Prompt:
Output each record exactly as given. Leave out every picture.

Entries taken from a collection
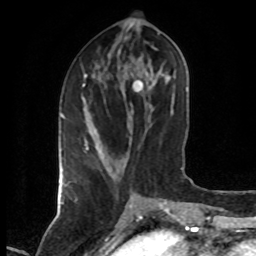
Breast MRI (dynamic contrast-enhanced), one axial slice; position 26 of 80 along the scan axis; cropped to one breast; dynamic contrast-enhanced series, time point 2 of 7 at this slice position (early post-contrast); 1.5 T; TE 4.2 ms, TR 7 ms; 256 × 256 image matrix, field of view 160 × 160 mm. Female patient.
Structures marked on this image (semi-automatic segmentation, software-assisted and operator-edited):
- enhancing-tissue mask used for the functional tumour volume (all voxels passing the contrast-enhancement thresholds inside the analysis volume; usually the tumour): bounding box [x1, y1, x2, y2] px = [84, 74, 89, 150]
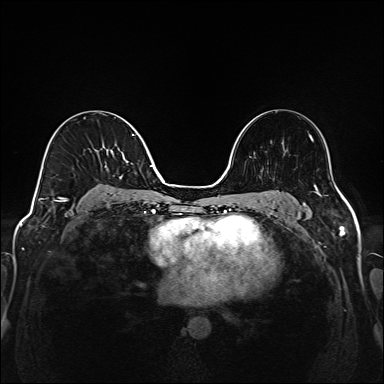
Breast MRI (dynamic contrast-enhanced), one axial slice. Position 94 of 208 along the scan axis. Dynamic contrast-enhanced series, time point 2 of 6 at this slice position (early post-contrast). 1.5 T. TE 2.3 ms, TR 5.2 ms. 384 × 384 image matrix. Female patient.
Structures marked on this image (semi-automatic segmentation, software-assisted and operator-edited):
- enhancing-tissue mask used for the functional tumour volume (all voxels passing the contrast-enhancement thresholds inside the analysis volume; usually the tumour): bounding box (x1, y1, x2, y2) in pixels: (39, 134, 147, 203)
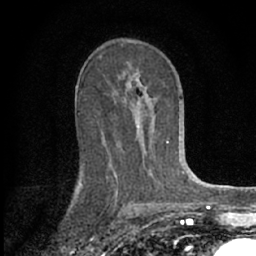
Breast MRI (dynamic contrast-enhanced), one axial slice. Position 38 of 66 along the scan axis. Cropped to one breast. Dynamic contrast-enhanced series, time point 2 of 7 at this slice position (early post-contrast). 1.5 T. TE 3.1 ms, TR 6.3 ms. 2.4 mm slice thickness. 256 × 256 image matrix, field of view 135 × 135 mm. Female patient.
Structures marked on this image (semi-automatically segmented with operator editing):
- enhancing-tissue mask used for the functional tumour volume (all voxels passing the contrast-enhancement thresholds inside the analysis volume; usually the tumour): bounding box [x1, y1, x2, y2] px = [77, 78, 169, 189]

Problem solution:
Breast MRI (dynamic contrast-enhanced), one axial slice; position 26 of 80 along the scan axis; cropped to one breast; dynamic contrast-enhanced series, time point 2 of 7 at this slice position (early post-contrast); 1.5 T; TE 4.2 ms, TR 7 ms; 256 × 256 image matrix, field of view 160 × 160 mm. Female patient.
Structures marked on this image (semi-automatic segmentation, software-assisted and operator-edited):
- enhancing-tissue mask used for the functional tumour volume (all voxels passing the contrast-enhancement thresholds inside the analysis volume; usually the tumour): bounding box [x1, y1, x2, y2] px = [84, 74, 89, 150]
Breast MRI (dynamic contrast-enhanced), one axial slice. Position 94 of 208 along the scan axis. Dynamic contrast-enhanced series, time point 2 of 6 at this slice position (early post-contrast). 1.5 T. TE 2.3 ms, TR 5.2 ms. 384 × 384 image matrix. Female patient.
Structures marked on this image (semi-automatic segmentation, software-assisted and operator-edited):
- enhancing-tissue mask used for the functional tumour volume (all voxels passing the contrast-enhancement thresholds inside the analysis volume; usually the tumour): bounding box (x1, y1, x2, y2) in pixels: (39, 134, 147, 203)
Breast MRI (dynamic contrast-enhanced), one axial slice. Position 38 of 66 along the scan axis. Cropped to one breast. Dynamic contrast-enhanced series, time point 2 of 7 at this slice position (early post-contrast). 1.5 T. TE 3.1 ms, TR 6.3 ms. 2.4 mm slice thickness. 256 × 256 image matrix, field of view 135 × 135 mm. Female patient.
Structures marked on this image (semi-automatically segmented with operator editing):
- enhancing-tissue mask used for the functional tumour volume (all voxels passing the contrast-enhancement thresholds inside the analysis volume; usually the tumour): bounding box [x1, y1, x2, y2] px = [77, 78, 169, 189]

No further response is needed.